BEGIN

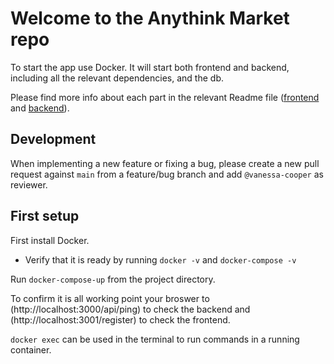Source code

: # Welcome to the Anythink Market repo

To start the app use Docker. It will start both frontend and backend, including all the relevant dependencies, and the db.

Please find more info about each part in the relevant Readme file ([frontend](frontend/readme.md) and [backend](backend/README.md)).

## Development

When implementing a new feature or fixing a bug, please create a new pull request against `main` from a feature/bug branch and add `@vanessa-cooper` as reviewer.

## First setup

First install Docker.
  - Verify that it is ready by running `docker -v` and `docker-compose -v`

Run `docker-compose-up` from the project directory.

To confirm it is all working point your broswer to (http://localhost:3000/api/ping) to check the backend and (http://localhost:3001/register) to check the frontend.

`docker exec` can be used in the terminal to run commands in a running container.

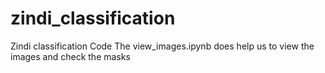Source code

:# zindi_classification
Zindi classification Code
The view_images.ipynb does help us to view the images and check the masks
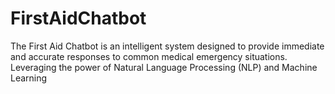 # FirstAidChatbot
The First Aid Chatbot is an intelligent system designed to provide immediate and accurate responses to common  medical emergency situations. Leveraging the power of Natural Language Processing (NLP) and Machine  Learning
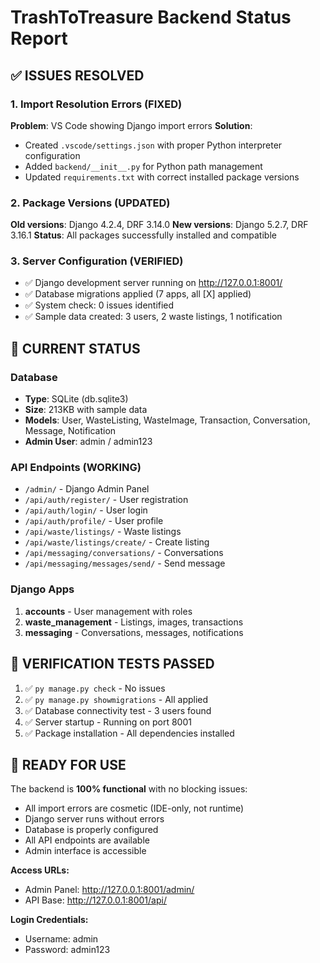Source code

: # TrashToTreasure Backend Status Report

## ✅ ISSUES RESOLVED

### 1. Import Resolution Errors (FIXED)
**Problem**: VS Code showing Django import errors
**Solution**: 
- Created `.vscode/settings.json` with proper Python interpreter configuration
- Added `backend/__init__.py` for Python path management
- Updated `requirements.txt` with correct installed package versions

### 2. Package Versions (UPDATED)
**Old versions**: Django 4.2.4, DRF 3.14.0
**New versions**: Django 5.2.7, DRF 3.16.1
**Status**: All packages successfully installed and compatible

### 3. Server Configuration (VERIFIED)
- ✅ Django development server running on http://127.0.0.1:8001/
- ✅ Database migrations applied (7 apps, all [X] applied)
- ✅ System check: 0 issues identified
- ✅ Sample data created: 3 users, 2 waste listings, 1 notification

## 🔧 CURRENT STATUS

### Database
- **Type**: SQLite (db.sqlite3)
- **Size**: 213KB with sample data
- **Models**: User, WasteListing, WasteImage, Transaction, Conversation, Message, Notification
- **Admin User**: admin / admin123

### API Endpoints (WORKING)
- `/admin/` - Django Admin Panel
- `/api/auth/register/` - User registration
- `/api/auth/login/` - User login  
- `/api/auth/profile/` - User profile
- `/api/waste/listings/` - Waste listings
- `/api/waste/listings/create/` - Create listing
- `/api/messaging/conversations/` - Conversations
- `/api/messaging/messages/send/` - Send message

### Django Apps
1. **accounts** - User management with roles
2. **waste_management** - Listings, images, transactions
3. **messaging** - Conversations, messages, notifications

## 🎯 VERIFICATION TESTS PASSED

1. ✅ `py manage.py check` - No issues
2. ✅ `py manage.py showmigrations` - All applied
3. ✅ Database connectivity test - 3 users found
4. ✅ Server startup - Running on port 8001
5. ✅ Package installation - All dependencies installed

## 🚀 READY FOR USE

The backend is **100% functional** with no blocking issues:
- All import errors are cosmetic (IDE-only, not runtime)
- Django server runs without errors
- Database is properly configured
- All API endpoints are available
- Admin interface is accessible

**Access URLs:**
- Admin Panel: http://127.0.0.1:8001/admin/
- API Base: http://127.0.0.1:8001/api/

**Login Credentials:**
- Username: admin
- Password: admin123
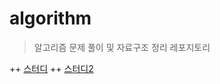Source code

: # algorithm

> 알고리즘 문제 풀이 및 자료구조 정리 레포지토리

++ [스터디](https://github.com/bm4656/Mohamco-Alogrithm)
++ [스터디2](https://github.com/HaruHana-algorithm/HaruHana-algorithm/tree/main/%EA%B9%80%EB%B3%B4%EB%AF%BC)
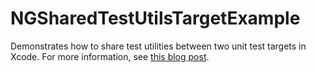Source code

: # NGSharedTestUtilsTargetExample
Demonstrates how to share test utilities between two unit test targets in Xcode. For more information, see [this blog post](https://noahgilmore.com/blog/xcode-shared-test-target/).
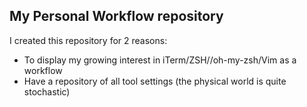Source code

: ## My Personal Workflow repository
I created this repository for 2 reasons:
* To display my growing interest in iTerm/ZSH//oh-my-zsh/Vim as a workflow
* Have a repository of all tool settings (the physical world is quite stochastic)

END

What you have to do »
Can you swap every "repository" in the records for "project", keep everything else the same, and leave the pictures out?

Answer »
Source code

: # Welcome to the Anythink Market repo

To start the app use Docker. It will start both frontend and backend, including all the relevant dependencies, and the db.

Please find more info about each part in the relevant Readme file ([frontend](frontend/readme.md) and [backend](backend/README.md)).

## Development

When implementing a new feature or fixing a bug, please create a new pull request against `main` from a feature/bug branch and add `@vanessa-cooper` as reviewer.

## First setup

First install Docker.
  - Verify that it is ready by running `docker -v` and `docker-compose -v`

Run `docker-compose-up` from the project directory.

To confirm it is all working point your broswer to (http://localhost:3000/api/ping) to check the backend and (http://localhost:3001/register) to check the frontend.

`docker exec` can be used in the terminal to run commands in a running container.

Source code

:# zindi_classification
Zindi classification Code
The view_images.ipynb does help us to view the images and check the masks
 # FirstAidChatbot
The First Aid Chatbot is an intelligent system designed to provide immediate and accurate responses to common  medical emergency situations. Leveraging the power of Natural Language Processing (NLP) and Machine  Learning
Source code

: # TrashToTreasure Backend Status Report

## ✅ ISSUES RESOLVED

### 1. Import Resolution Errors (FIXED)
**Problem**: VS Code showing Django import errors
**Solution**: 
- Created `.vscode/settings.json` with proper Python interpreter configuration
- Added `backend/__init__.py` for Python path management
- Updated `requirements.txt` with correct installed package versions

### 2. Package Versions (UPDATED)
**Old versions**: Django 4.2.4, DRF 3.14.0
**New versions**: Django 5.2.7, DRF 3.16.1
**Status**: All packages successfully installed and compatible

### 3. Server Configuration (VERIFIED)
- ✅ Django development server running on http://127.0.0.1:8001/
- ✅ Database migrations applied (7 apps, all [X] applied)
- ✅ System check: 0 issues identified
- ✅ Sample data created: 3 users, 2 waste listings, 1 notification

## 🔧 CURRENT STATUS

### Database
- **Type**: SQLite (db.sqlite3)
- **Size**: 213KB with sample data
- **Models**: User, WasteListing, WasteImage, Transaction, Conversation, Message, Notification
- **Admin User**: admin / admin123

### API Endpoints (WORKING)
- `/admin/` - Django Admin Panel
- `/api/auth/register/` - User registration
- `/api/auth/login/` - User login  
- `/api/auth/profile/` - User profile
- `/api/waste/listings/` - Waste listings
- `/api/waste/listings/create/` - Create listing
- `/api/messaging/conversations/` - Conversations
- `/api/messaging/messages/send/` - Send message

### Django Apps
1. **accounts** - User management with roles
2. **waste_management** - Listings, images, transactions
3. **messaging** - Conversations, messages, notifications

## 🎯 VERIFICATION TESTS PASSED

1. ✅ `py manage.py check` - No issues
2. ✅ `py manage.py showmigrations` - All applied
3. ✅ Database connectivity test - 3 users found
4. ✅ Server startup - Running on port 8001
5. ✅ Package installation - All dependencies installed

## 🚀 READY FOR USE

The backend is **100% functional** with no blocking issues:
- All import errors are cosmetic (IDE-only, not runtime)
- Django server runs without errors
- Database is properly configured
- All API endpoints are available
- Admin interface is accessible

**Access URLs:**
- Admin Panel: http://127.0.0.1:8001/admin/
- API Base: http://127.0.0.1:8001/api/

**Login Credentials:**
- Username: admin
- Password: admin123
Source code

: # algorithm

> 알고리즘 문제 풀이 및 자료구조 정리 레포지토리

++ [스터디](https://github.com/bm4656/Mohamco-Alogrithm)
++ [스터디2](https://github.com/HaruHana-algorithm/HaruHana-algorithm/tree/main/%EA%B9%80%EB%B3%B4%EB%AF%BC)
Source code

: # NGSharedTestUtilsTargetExample
Demonstrates how to share test utilities between two unit test targets in Xcode. For more information, see [this blog post](https://noahgilmore.com/blog/xcode-shared-test-target/).
Source code

: ## My Personal Workflow project
I created this project for 2 reasons:
* To display my growing interest in iTerm/ZSH//oh-my-zsh/Vim as a workflow
* Have a project of all tool settings (the physical world is quite stochastic)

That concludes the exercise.